- _GOAL_: Copy the listing below from its first line through the line containing "It shows 6 h 22 min", both included, word for word. Leave out the pictures.

- _Data entries_:
◇ ◇ ◇ ◇ ◇ ◇ ◇
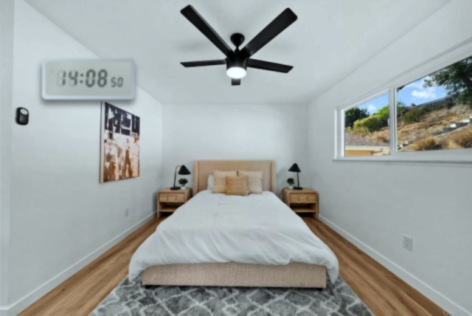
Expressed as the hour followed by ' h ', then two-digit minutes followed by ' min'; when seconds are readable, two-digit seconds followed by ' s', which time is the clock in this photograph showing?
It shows 14 h 08 min
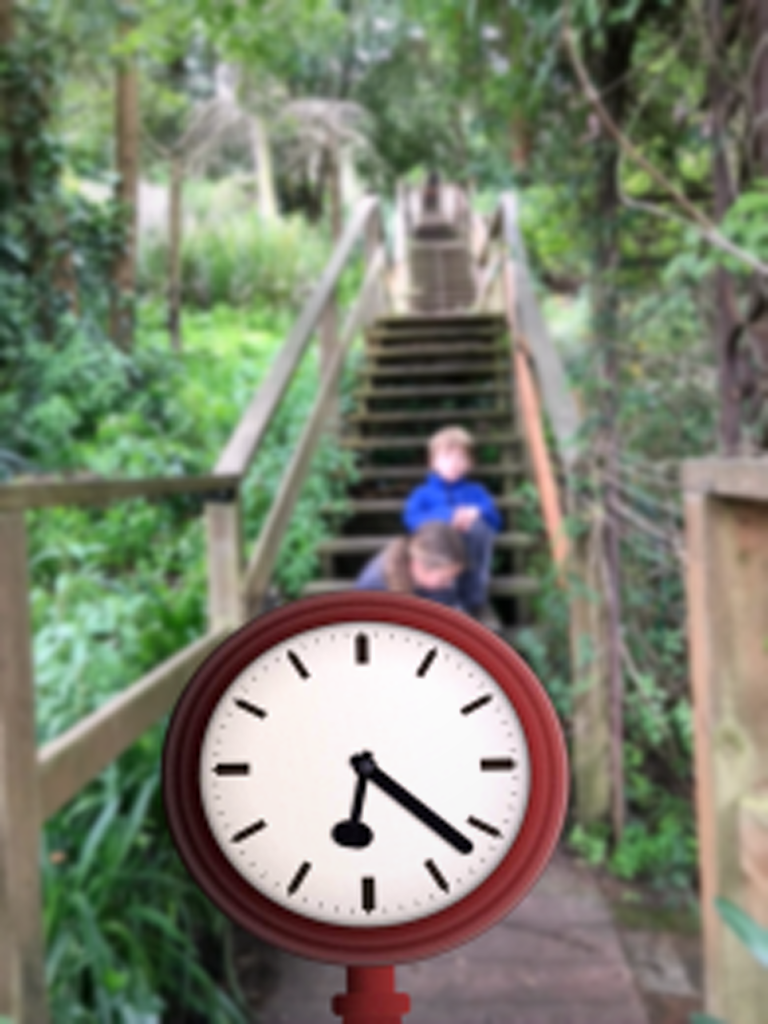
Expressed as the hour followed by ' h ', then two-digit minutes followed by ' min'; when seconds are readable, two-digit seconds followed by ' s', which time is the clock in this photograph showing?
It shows 6 h 22 min
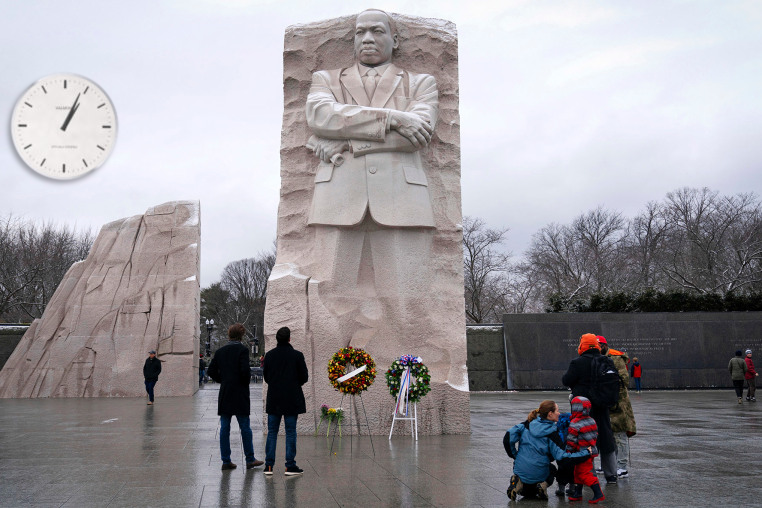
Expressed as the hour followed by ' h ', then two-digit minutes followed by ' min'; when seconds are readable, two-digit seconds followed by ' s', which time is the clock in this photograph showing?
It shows 1 h 04 min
◇ ◇ ◇ ◇ ◇ ◇ ◇
- _RESPONSE_:
Expressed as the hour followed by ' h ', then two-digit minutes followed by ' min'; when seconds are readable, two-digit seconds followed by ' s', which time is the clock in this photograph showing?
It shows 14 h 08 min
Expressed as the hour followed by ' h ', then two-digit minutes followed by ' min'; when seconds are readable, two-digit seconds followed by ' s', which time is the clock in this photograph showing?
It shows 6 h 22 min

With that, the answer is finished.